Dans la vraie vie, la discrimination envers les barbus est plus subtile. Frédéric Morin Bordeleau, chef cuisinier, beau comme un coq, l’a vécue. Le barbu jeune homme a eu du mal à trouver du travail. «Les employeurs vont vous considérer différemment, vous consacrer moins de temps en entrevue», concède-t-il. Selon lui, les recruteurs axent surtout leurs questions sur le professionnalisme et l’hygiène personnelle quotidienne du candidat. Certains gérants lui ont dit d’emblée qu’il allait devoir couper sa barbe. «Mais il y a des endroits qui la tolèrent plus ou moins longue avec le port d’un filet, comme là où je travaille présentement», dit-il.

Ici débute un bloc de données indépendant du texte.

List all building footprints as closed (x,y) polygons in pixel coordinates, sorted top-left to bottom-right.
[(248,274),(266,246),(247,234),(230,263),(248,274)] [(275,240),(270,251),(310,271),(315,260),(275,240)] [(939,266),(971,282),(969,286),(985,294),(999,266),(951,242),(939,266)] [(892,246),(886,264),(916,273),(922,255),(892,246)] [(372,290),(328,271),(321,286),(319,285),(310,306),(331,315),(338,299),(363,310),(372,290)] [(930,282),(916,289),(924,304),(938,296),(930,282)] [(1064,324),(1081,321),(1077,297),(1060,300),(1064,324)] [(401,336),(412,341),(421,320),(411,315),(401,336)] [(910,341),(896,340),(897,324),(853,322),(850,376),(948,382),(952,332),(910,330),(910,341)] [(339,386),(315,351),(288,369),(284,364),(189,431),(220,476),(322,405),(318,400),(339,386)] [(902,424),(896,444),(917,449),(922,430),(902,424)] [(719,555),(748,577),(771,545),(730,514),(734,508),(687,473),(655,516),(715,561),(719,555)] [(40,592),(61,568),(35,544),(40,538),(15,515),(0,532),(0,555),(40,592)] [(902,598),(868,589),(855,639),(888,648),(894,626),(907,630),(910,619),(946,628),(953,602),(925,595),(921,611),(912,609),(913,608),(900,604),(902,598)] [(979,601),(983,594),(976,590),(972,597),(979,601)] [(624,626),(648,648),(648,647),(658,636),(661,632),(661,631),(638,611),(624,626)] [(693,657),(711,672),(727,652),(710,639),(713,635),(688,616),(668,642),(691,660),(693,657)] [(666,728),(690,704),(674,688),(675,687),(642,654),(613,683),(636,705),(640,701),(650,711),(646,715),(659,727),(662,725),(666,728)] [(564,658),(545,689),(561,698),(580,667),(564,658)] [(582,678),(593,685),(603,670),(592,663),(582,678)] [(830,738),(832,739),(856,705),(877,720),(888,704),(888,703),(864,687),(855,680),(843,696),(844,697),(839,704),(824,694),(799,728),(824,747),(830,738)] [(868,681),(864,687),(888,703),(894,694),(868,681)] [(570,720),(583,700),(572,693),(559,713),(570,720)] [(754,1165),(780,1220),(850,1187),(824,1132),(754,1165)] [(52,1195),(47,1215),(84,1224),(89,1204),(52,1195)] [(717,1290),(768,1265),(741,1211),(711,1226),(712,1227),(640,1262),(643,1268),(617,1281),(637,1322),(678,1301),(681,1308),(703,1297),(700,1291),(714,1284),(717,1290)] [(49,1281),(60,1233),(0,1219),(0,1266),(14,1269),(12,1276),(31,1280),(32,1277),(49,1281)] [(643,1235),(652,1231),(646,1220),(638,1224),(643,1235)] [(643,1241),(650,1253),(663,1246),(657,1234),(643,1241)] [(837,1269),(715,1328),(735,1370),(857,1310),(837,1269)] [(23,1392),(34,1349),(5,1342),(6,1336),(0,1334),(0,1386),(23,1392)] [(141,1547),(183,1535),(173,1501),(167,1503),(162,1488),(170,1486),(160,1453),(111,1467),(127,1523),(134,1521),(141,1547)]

Claude Laporte, gérant du Café Cherrier, confirme. «Dans le milieu de la restauration, la barbe est rarement tolérée. Pas que les barbus soient sales, mais les poils, ça tombe, et quand ça tombe dans l’assiette, la réaction du client est souvent violente.»

Au rayon fruits et légumes où il travaille, Bruno Valet n’a pas ce problème. Le code vestimentaire de son épicerie exige simplement de raser les joues et le cou. «Les quelques remarques qu’on me fait, c’est juste pour me rappeler que je suis dû pour me raser.»

La barbe, un atout au travail

Certains milieux sont plus barbe-friendly que d’autres. À l’agence de placement Adecco, on nous met en contact avec Jean-François Ouellet, un consultant en recrutement à la barbe rousse et forte. «La barbe a changé ma vie, dit-il. J’ai beaucoup plus de commentaires positifs depuis que je l’ai. Je suis sorti de l’ombre.» En début de carrière, il y a sept ans, Jean-François Ouellet avait l’air très jeune. La barbe l’a aidé à paraître plus crédible. Une perception récemment confirmée par le Journal of Marketing Communications, qui prétend que les barbus présentés dans les publicités inspirent davantage confiance.

«C’est effectivement un atout quand on vous confie des responsabilités», avance Jean-François Charpentier, recruteur dans le milieu des finances chez Hewitt & Associés, une firme de consultants en ressources humaines. «Mettons que j’ai 31 ans et toi 60. Est-ce que tu vas me faire confiance pour gérer tes millions si j’ai une baby face

Une ouverture étonnante, alors que milieux financiers et gouvernementaux semblaient les derniers bastions de la résistance à la barbe (la hantise de Karl Max et Che Guevara?). Bonne nouvelle pour Shan Antonian, chef d’équipe à la Banque de Montréal et qui a envie de suivre la mode. «Les seuls commentaires que j’ai eus, c’est que j’ai l’air plus sévère. Mais dans le milieu des finances, tout le monde est traité de la même manière. Tant que c’est propre, c’est correct.»

Un point de vue que confirme Jean-François Charpentier, qui ne croit pas qu’il soit nécessaire de tout raser pour un entretien d’embauche. «Mieux vaut être soi-même pour être en confiance», dit-il. À condition de se montrer sous son meilleur jour!

Guide du barbu qui se respecte

La barbe, oui. Mais pas de laisser-aller. Compris, les gars?

  • La longueur la plus tendance serait 3 mm. Traduction : passez la tondeuse électrique deux ou trois fois par quinzaine.
  • Enlevez la broussaille autour du cou (ou au moins jusqu’à la pomme d’Adam) et sur la partie supérieure des joues avec un rasoir mécanique ou avec la tondeuse sans sabot.
  • Évitez les échantillons de lunch et autres parasites. Utilisez votre shampoing habituel ou un shampoing à barbe. 
  • Pour une barbe douce, brillante et soyeuse, il existe des après-shampoings et des baumes à barbe.
  • Ça gratte madame? Offrez-lui une crème apaisante avec vos baisers.